Reading passage:
____________________
Le Concert Spirituel
St James’s Spanish Place, London

 
THE fourth in a series of Wigmore Hall concerts outsourced to the beautiful Victorian gothic pile of St James’s in Marylebone, this choral performance by the French ensemble Le Concert Spirituel featured five 19th-century composers from France, with Charles Gounod and Gabriel Faure to the fore.
 
Despite the body heat generated by a full house of 800 rapt concert-goers, St James’s is a difficult place to keep warm when there’s a cold snap in progress, and Wigmore Hall director John Gilhooly felt obliged to call upon the “patron saint of church heaters” in his introductory speech, though to no avail.
 
Many of the singers were heavily mufflered, and after a short midway pause some of them reappeared with further items of extra clothing, including shawls.
 
Still, that didn’t lessen the warmth of a concert that went a long way to matching the magnificence of its surroundings.
____________________
Written problem:
According to the concert review, how many concert-goers made up the full house at St James’s?

Dataset section:
____________________
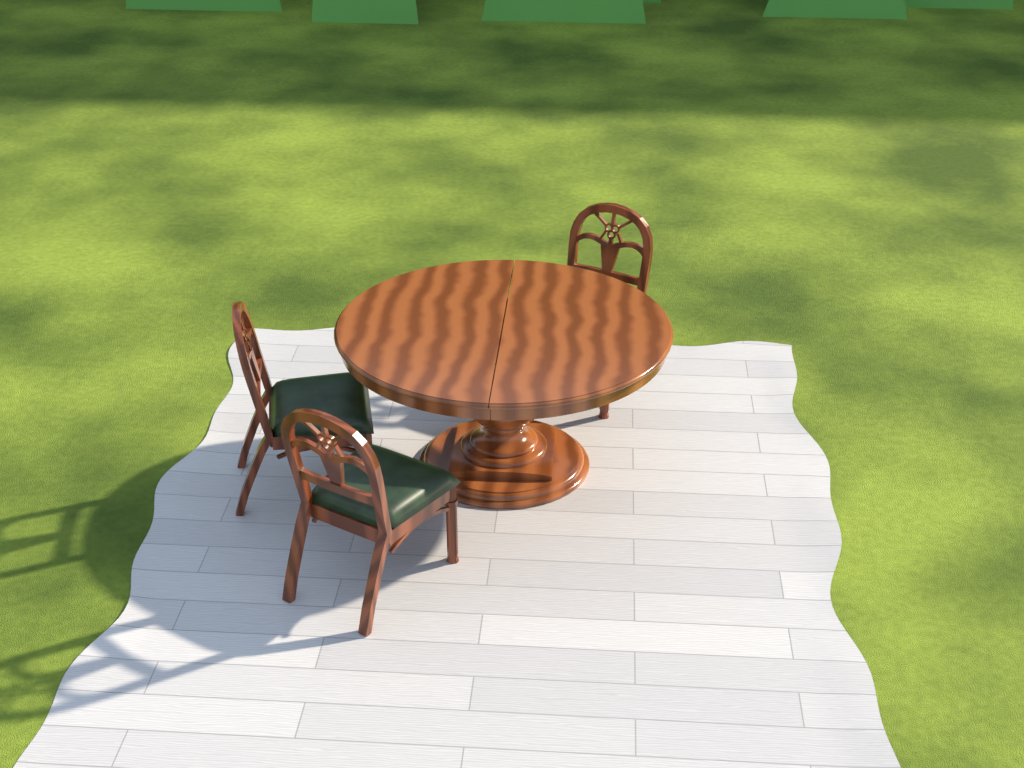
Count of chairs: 3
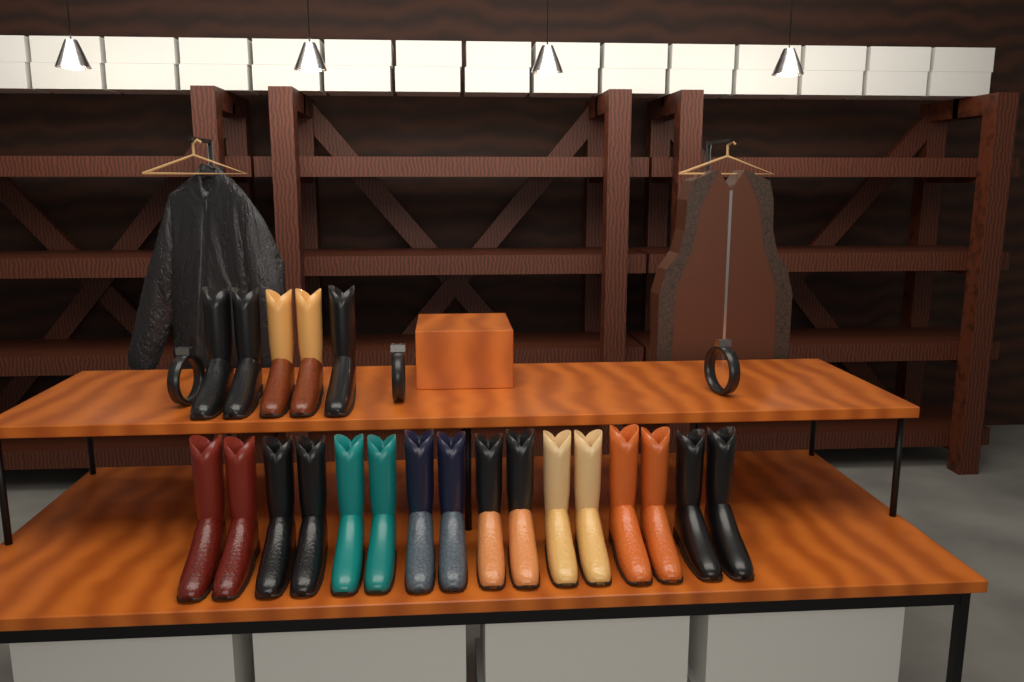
____________________
Answer to the problem:
800